- Teaser poster
- Traditional Chinese: 怒火漫延
- Simplified Chinese: 怒火漫延
- Literal meaning: Raging Fire Spreads
- Hanyu Pinyin: Nù Huǒ Màn Yán
- Jyutping: Nou6 Fo2 Maan6 Jin4
- Directed by: Derek Kwok
- Written by: Derek Kwok Ryan Ling Ho Siu-hong
- Produced by: Andy Lau Jason Siu
- Starring: Andy Lau Nicholas Tse
- Cinematography: Jason Kwan
- Production companies: Emperor Film Production The Generation Essentials Group
- Distributed by: Emperor Motion Pictures
- Country: Hong Kong
- Language: Cantonese

= Raging Havoc =

Upcoming Hong Kong film by Derek Kwok

Raging Havoc, formerly known as The Unleashed Blaze, is an upcoming Hong Kong action film written and directed by Derek Kwok, produced by and starring Andy Lau. The film is a spiritual successor to the 2021 film Raging Fire, and stars Nicholas Tse returning in a different role while also serving as the film's action director.

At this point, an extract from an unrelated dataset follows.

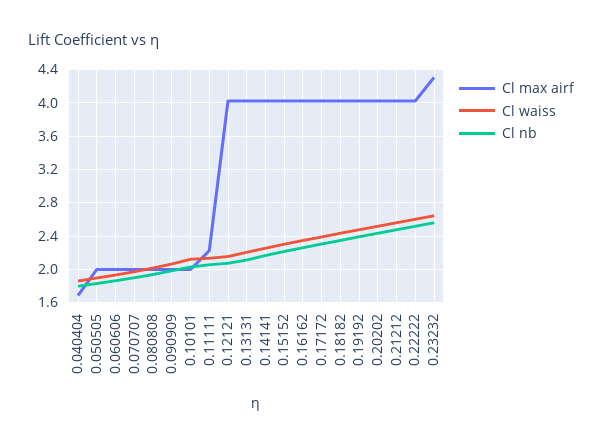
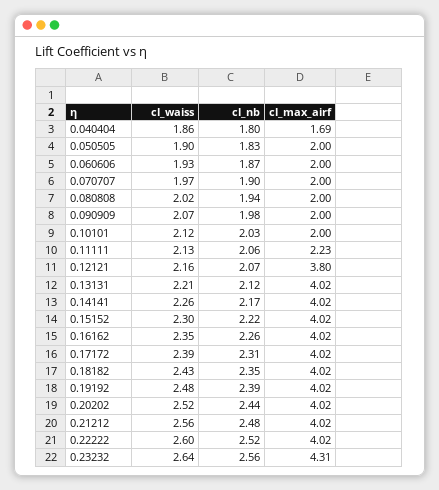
Cl max airf, 0.12121: 4 -> 3.8

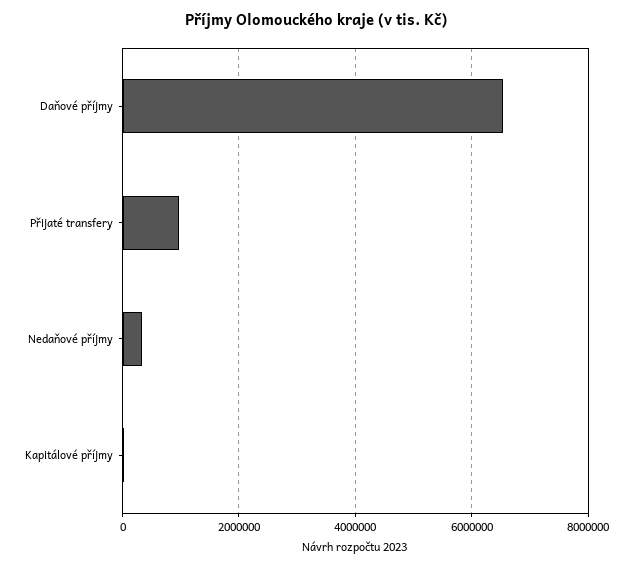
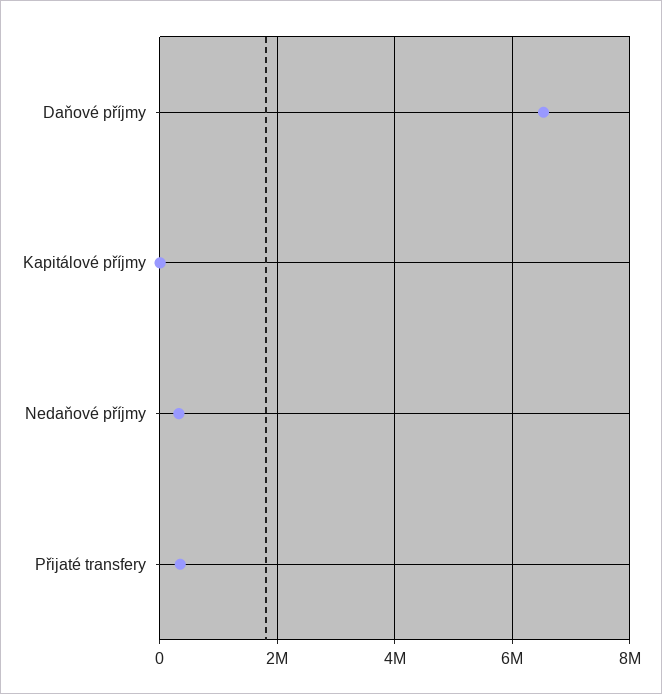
Přijaté transfery: 1000000 -> 400000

The film was first announced on 14 March 2023. Production for Raging Havoc officially began in October 2023.

==Plot==
As the reputation of the Hong Kong Police Force has reached its peak, Chief Commander Fong Wing-chau (Andy Lau) of the Operations Department is about to face a double crisis both in the workforce and in life. It turns out the mastermind behind this crisis is his younger brother, Chow (Nicholas Tse). After encountering Chow again, Fong discovers that his brother has become a ruthless criminal who is determined to bring Hong Kong down into a major crisis. Fong is persistent in his duties and refuses to bow down to crime, and fate has forced the two brothers head-to-head on opposite sides of the law. As the two engage in numerous battles and confrontations, many memories were brought which ignited burning rage and anger to both of them. Unbeknownst to them, everything is actually in the control of a dark, mysterious mastermind behind the scenes.

==Cast==
- Andy Lau as Fong Wing-chau (方榮宙), chief commander of the Operations Department of the Hong Kong Police Force
- Nicholas Tse as Chow (阿秋), Fong's younger brother who is a notoriously ruthless criminal
- Michael Hui (special appearance)
- Ci Sha as Chow's underling
- Carlos Chan as Fong's superior officer
- Ray Lui
- Power Chan
- Kenny Wong
- Sammy Sum
- Mo Tse as Kan Sai-kit (靳世傑), a police officer
- Jeana Ho as a police officer
- Angus Yeung
- Tony Wu as a police officer
- Henry Fong
- German Cheung
- Chaney Lin
- Bruce Tong
- Andrew Pong
- Kevin Tong

==Production==
The project was first announced on 14 March 2023 at the Hong Kong International Film & TV Market (FILMART) to be a spiritual successor to the 2021 film Raging Fire, the final film directed by Benny Chan, with Derek Kwok directing, Andy Lau producing and starring alongside Nicholas Tse, as part of Emperor Motion Pictures' upcoming film slate. Principal photography for Raging Havoc began in October of the same year. On 17 October 2023, the film held its production commencement ceremony at the Kai Tak Cruise Terminal which was attended by Emperor Group chairman Albert Yeung, director Kwok, Lau, Tse and other cast members including Michael Hui, Ci Sha, Carlos Chan, Ray Lui, Power Chan, Kenny Wong, Sammy Sum, Mo Tse, Jeana Ho, Angus Yeung, Tony Wu, Henry Fong, German Cheung, Chaney Lin, Bruce Tong, Andrew Pong and Kevin Tong. At the event Lau and Tse, the latter also serving as the film's action director, states the film has begun shooting for four days of the opening action scene involves Lau in fighting sequences. Tse also stated that Lau was the one who came up the film's Chinese title (怒火漫延 (Raging Fire Spreads)) as a tribute to Benny Chan and continue on Chan's spirit of action, and Lau revealed that he had the idea when Raging Fire was released back 2021 and he wanted to continue Chan's style of filmmaking because he had starred in Chan's 1990 film A Moment of Romance; at the same time, he had also thought about collaborating with Tse again for a long time, so he gave a call to Albert Yeung. Lau and Tse will reportedly portray siblings who have a complicated relationship and are on the opposite sides of the law.

On 23 October 2023, filming of a major shootout scene took place at Statue Square where Tse's character wields a minigun and fires it at prop police cruisers. After Tse's shot were completed, Ci Sha's shots were being filmed where his character also shot at the police vehicles and ending with a big explosion. The entire filming of the scene took up to four hours to complete. Ho and Wu, who portray police officers, were also present for the shoot.